Arbeitsanweisungen
(1) Wie hoch ist laut dem Ausgangstext über Umsatzsteuerkarusselle der jährliche Schaden nach Schätzung der EU-Kommission?
(2) Setzen Sie den Ausgangstext über Umsatzsteuerkarusselle mit erneuerbaren Energien und CO2-Zertifikaten nach seinem letzten Satz fort.

Ausgangstext
··········

Steuerbetrüger stehlen 50 Mrd. im Jahr

Umsatzsteuerkarusselle mit EE und CO2-Zertifikaten

Organisierte Verbrecherbanden nutzen den europäischen Markt für erneuerbare Energien und den ETS-Zertifikatehandel für Steuerbetrug im großen Stil. Europäische Finanzbehörden haben deshalb eine dringende Warnung vor der Betrugsmasche ausgegeben. Deutschland allerdings blockiert die effektive Bekämpfung solcher sogenannter Umsatzsteuerkarusselle, die Kriminelle nutzen, um Steuergelder zu rauben. Dabei beläuft sich der Schaden nach Schätzung der EU-Kommission auf jährlich 50 Milliarden Euro. Das haben gemeinsame Recherchen von 35 Medienpartnern aus 30 europäischen Ländern ergeben, koordiniert durch das gemeinnützige Recherchezentrum CORRECTIV. Der Trick sei seit Langem bekannt, doch den Tätern sei schwer beizukommen – so das ZDF (zdf.de/der-grosse-betrug-vom-7-mai-2019-) in einer Dokumentation am 07.05.2018.

··········

Angezeigte Daten
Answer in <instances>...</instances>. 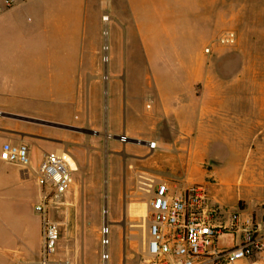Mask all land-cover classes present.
<instances>
[{"label":"crops","instance_id":"1","mask_svg":"<svg viewBox=\"0 0 264 264\" xmlns=\"http://www.w3.org/2000/svg\"><path fill=\"white\" fill-rule=\"evenodd\" d=\"M177 4L183 11V0H0V264H40L38 176L53 152H67L76 161L86 194L98 187L101 176L124 203L141 170L173 188H206L226 233L235 237L234 247L226 249L241 244L249 223L264 236V170L259 169L264 132L254 151L259 158L256 181L249 182L251 155L237 134L240 128L232 133V124L239 122L235 118L233 123L226 111V86L212 84L208 68L200 66L197 47L192 51L198 37L184 35ZM158 20L161 36H152ZM136 45L145 74L136 67ZM1 114L87 128L98 135ZM231 138L236 142L232 167L213 151L217 140ZM8 142L28 146L29 164L1 159ZM253 187L256 198L247 191ZM78 192L75 184L63 196L57 213L63 221L58 222L69 239L58 244L51 264H65L59 258L96 264L86 254L87 218L79 211L86 203ZM113 224L123 232L125 222L115 218ZM94 229L97 239L101 228L97 224ZM77 244L80 255H75ZM231 264H264V249Z\"/></svg>","mask_w":264,"mask_h":264},{"label":"rangeland","instance_id":"2","mask_svg":"<svg viewBox=\"0 0 264 264\" xmlns=\"http://www.w3.org/2000/svg\"><path fill=\"white\" fill-rule=\"evenodd\" d=\"M175 8L179 20L180 16H183L184 35L190 32L192 37L195 35L198 37V45H193L192 51L194 53L197 47L200 60L203 59L200 61V66L208 68L211 74L210 82L214 85L226 86V111H229L233 123L235 118H238L239 122L232 124L231 130L233 133L234 128H240L241 132L237 134L244 143L247 154L251 155L247 158V180L255 182L258 168L255 162L259 158L255 157L254 151L256 144H261L259 135L264 132V0H183V11L180 4L175 5ZM167 22L168 19L165 18L163 23ZM112 26L109 24L107 30L109 40ZM228 30L237 34V42L230 46L220 45L218 39ZM150 32L152 36H161L159 20ZM208 47L212 48L210 55L205 52ZM135 54L136 67L145 74L147 66L141 57L138 45ZM235 143L231 138L228 141L217 140L214 143L216 145L213 146V151L224 157L231 167L234 166L232 149ZM260 167L264 170V162L259 163V169ZM82 175L83 172L80 170L73 174L79 197H83V203H86L83 205V210L82 205L79 206V211H83L87 218L86 254L96 258V264H104L105 250L110 258L109 264H145L148 258L142 254L140 229L133 227L140 224L137 216L140 210L138 204L129 195L124 203H121L122 200L114 196L111 186L105 185L101 176L98 187L86 194ZM247 191L253 193L252 198H256L254 187L248 188ZM105 204H107V215L104 212ZM54 215L57 221H63L61 215L57 213ZM105 218L108 222L106 248L103 243V233L101 232L97 239L94 233L97 224L101 230L104 228ZM115 218L125 222L123 232L116 230L113 224ZM68 239L69 235L65 228L61 227L58 244L67 243ZM218 245L223 250L226 247H234V235L223 232L218 237ZM81 249L80 244L74 245L75 255L77 252L80 255ZM59 260L61 263L69 264L65 258Z\"/></svg>","mask_w":264,"mask_h":264},{"label":"built area","instance_id":"3","mask_svg":"<svg viewBox=\"0 0 264 264\" xmlns=\"http://www.w3.org/2000/svg\"><path fill=\"white\" fill-rule=\"evenodd\" d=\"M0 6V14L3 12ZM104 21L109 17L105 16ZM237 34L228 30L218 39L220 45H234ZM211 54L212 48L205 51ZM106 60V58H105ZM123 142L125 137L121 139ZM155 143H151L153 148ZM64 152H53L43 160L38 176L41 187L40 202L35 207L42 220V249L40 264H51L60 237L61 224L53 213L61 209L63 196L74 185V169ZM1 159L19 165L29 164L28 146L8 142L4 144ZM132 200L146 205L143 218V256L145 264H231L237 260L251 258L264 249V236L258 227L249 223L239 246L220 249L218 237L226 231L221 223L218 207L210 199L208 191L201 185L173 188L170 183L152 173L135 172V188ZM106 248L108 228L101 230ZM104 264H109L107 250L103 254Z\"/></svg>","mask_w":264,"mask_h":264},{"label":"water","instance_id":"4","mask_svg":"<svg viewBox=\"0 0 264 264\" xmlns=\"http://www.w3.org/2000/svg\"><path fill=\"white\" fill-rule=\"evenodd\" d=\"M4 117H8V118H13V119H19V120H23V121H27V122H32V123H38V124H43V125H48V126H52V127H56V128H61V129H66V130H71V131H75V132H80L86 135H94L97 134L91 130H88L87 128H78V127H74V126H67V125H62V124H54V123H49V122H45V121H40V120H35V119H31V118H22V117H17V116H13V115H8V114H1ZM98 135V134H97ZM117 139H122V137H117ZM128 142L130 143H135V144H142L143 142H140L139 140H135V139H129ZM107 204H105V209L104 212L107 215ZM107 220L105 218V226L107 227Z\"/></svg>","mask_w":264,"mask_h":264},{"label":"bare ground","instance_id":"5","mask_svg":"<svg viewBox=\"0 0 264 264\" xmlns=\"http://www.w3.org/2000/svg\"><path fill=\"white\" fill-rule=\"evenodd\" d=\"M65 157L71 163L73 168L79 171V168H78V166L76 164V161L72 157H70L68 154H65ZM138 207H139L140 210L137 212V216H138V218L140 220V224L134 225L133 227L140 229V231H139L140 232L139 239H140L141 245H143V236L144 235H143V230H142V227H143L142 223H143V218L146 216V205L143 204V203H140V204H138Z\"/></svg>","mask_w":264,"mask_h":264},{"label":"flooded vegetation","instance_id":"6","mask_svg":"<svg viewBox=\"0 0 264 264\" xmlns=\"http://www.w3.org/2000/svg\"><path fill=\"white\" fill-rule=\"evenodd\" d=\"M123 209H125V204H123Z\"/></svg>","mask_w":264,"mask_h":264}]
</instances>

··········

Antworten
(1) Der Schaden beträgt jährlich 50 Milliarden Euro.

(2)
Steuerbetrüger stehlen 50 Mrd. im Jahr – Foto © Gerhard Hofmann für Solarify

Wie ZDF und Correctiv mitteilten, nutzen die Täter sogenannte Umsatzsteuerkarusselle. Dabei schlagen Firmen Mehrwertsteuer auf den Preis von Waren oder Dienstleistungen auf, führen diese aber nicht an das Finanzamt ab. Denn innerhalb der EU können Importeure umsatzsteuerfrei Waren aus einem anderen Mitgliedsland empfangen. Beim Weiterverkauf an einen Geschäftspartner in Deutschland muss diesem dann die gesetzliche Mehrwertsteuer in Rechnung gestellt werden. Hier beginnt das Betrugsszenario: Der Händler berechnet beim Weiterverkauf die Steuer, führt sie aber nicht ans Finanzamt ab. Bevor der Importeur die Steuer schließlich doch ans Finanzamt zahlen muss, schließt er seinen Betrieb und taucht ab: Die Branche spricht hier vom „Missing Trader“, also einem „fehlenden Händler“.

Der Käufer im Inland verkauft die Ware dann noch einmal weiter ins Ausland. In diesem Fall darf er sich die ursprünglich bezahlte Mehrwertsteuer wieder vom heimischen Finanzamt erstatten lassen. So entsteht ein Karussell, in dem es gar nicht um die Nutzung der Ware geht, sondern nur darum, die Mehrwertsteuer abzugreifen.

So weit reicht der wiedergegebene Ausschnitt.